L'article 562 du même code dispose que l'appel défère à la cour la connaissance des chefs de jugement qu'il critique expressément et de ceux qui en dépendent : la dévolution ne s'opère pour le tout que lorsque l'appel tend à l'annulation du jugement ou si l'objet est indivisible.
Enfin, l'article 954 alinéa 3 précise que la cour ne statue que sur les prétentions énoncées au dispositif (des conclusions d'appel) et n'examine les moyens au soutien de ces prétentions que s'ils sont invoqués dans la discussion.
Il s'évince de la combinaison dispositions de ces textes que, lorsque l'appelant ne demande, dans le dispositif de ses conclusions, ni l'infirmation ni la réformation de l'ordonnance entreprise, la cour d'appel ne peut que la confirmer.
Tant dans sa déclaration d'appel que dans ses conclusions subséquentes, M. [G] demande l'annulation de l'ordonnance entreprise et non son infirmation ou sa réformation. Pour autant, au soutien de cette prétention, il ne développe aucun moyen susceptible de la fonder tel que la violation de principes et/ou règles de procédure civile ou l'excès de pouvoir de la juridiction. Il ne peut dès lors qu'en être débouté.
Pour le reste, M. [G] se contente, au visa de 'l'effet dévolutif de l'appel', de reprendre ses prétentions de première instance avec rajout d'une demande de condamnation de la SAS Brasserie de [Localité 8] à cesser toute production et vente de bières et autres produits alcoolisés ou de bouche, outre toute restauration, mais sans solliciter au préalable l'infirmation de la décision entreprise.
Dès lors que sa réformation ou son infirmation n'est pas expressément demandée, l'ordonnance déférée ne peut qu'être confirmée, comme sollicité par les intimées, la cour n'ayant pas le pouvoir, sur un point aussi cardinal que l'effet dévolutif de l'appel et la formulation des prétentions de parties, de corriger, au profit de l'une et au détriment de l'autre, une éventuelle erreur matérielle et ou intellectuelle dans l'emploi du verbe 'annuler' aux lieu et place de celui d''infirmer'.

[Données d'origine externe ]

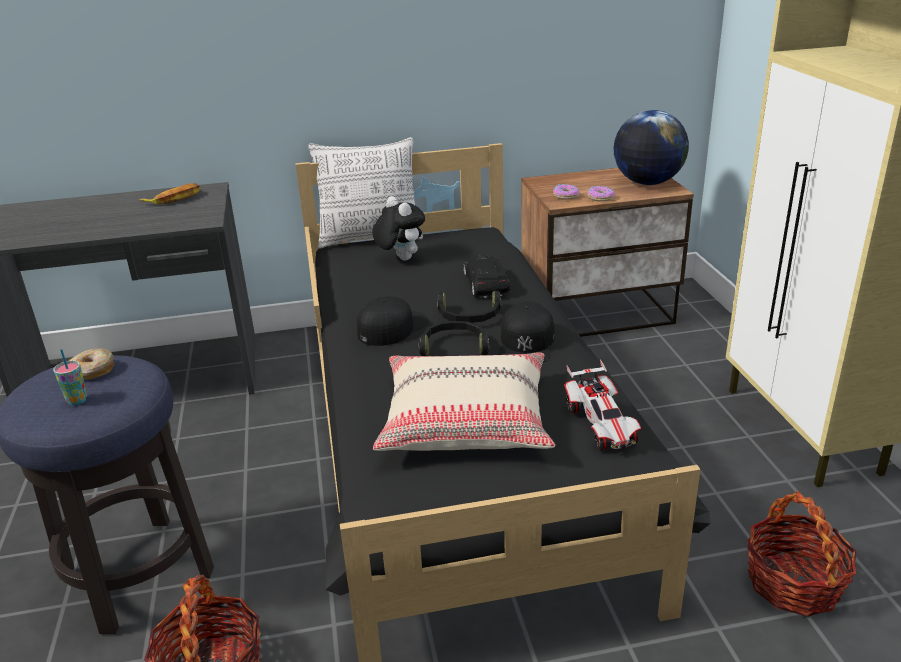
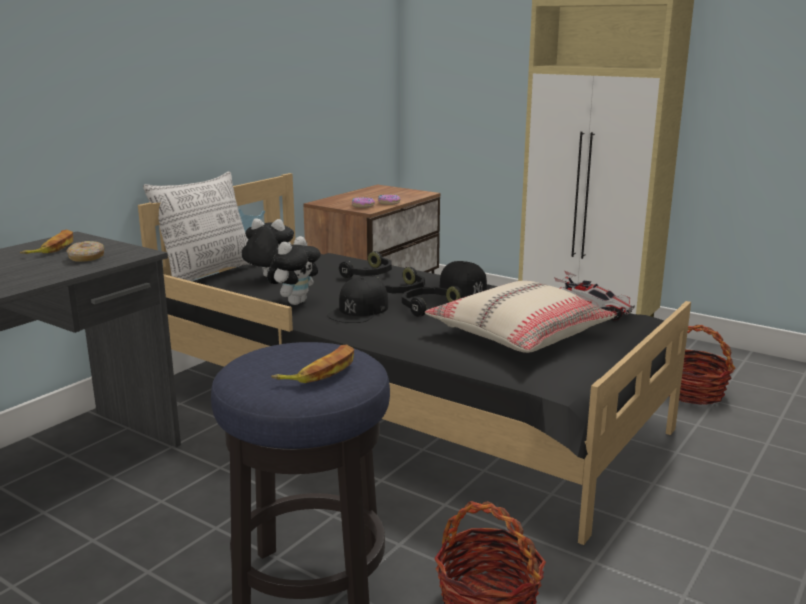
camera: 45 degrees left, 10 degrees down
(77, 400) = (320, 371): cup -> banana
(92, 371) = (280, 356): donut -> donut (87, 258)
(366, 297) = (295, 302): none -> plush toy
(392, 327) = (359, 310): black cap -> black cap turned 150 degrees counterclockwise
(485, 284) = (370, 274): black toy car -> black headphones
(647, 183) = (399, 192): globe -> none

Sur l'article 700 du code de procédure civile et les dépens
Il serait inéquitable de laisser à la charge des intimées les frais non compris dans les dépens, qu'elles ont exposés pour leur défense. Il leur sera donc alloué à chacune, en cause d'appel, une somme de 1 000 euros sur le fondement des dispositions de l'article 700 du code de procédure civile.
M. [G] qui sera débouté de sa demande sur ce même fondement, supportera les dépens de la procédure d'appel.
PAR CES MOTIFS
La cour,
Rejette la demande d'annulation de la décision entreprise ;
Confirme l'ordonnance entreprise en toutes ses dispositions ;
Y ajoutant :
Condamne M. [D] [G] à payer au GFA Les Margaillans Le Vabre, à la SARL Les Margaillans Le Vabre et à la SAS Brasserie de [Localité 8], chacune, la somme de 1 000 euros sur le fondement de l'article 700 du code de procédure civile ;
Déboute M. [D] [G] de sa demande sur ce même fondement ;
Condamne M. [D] [G] aux dépens d'appel.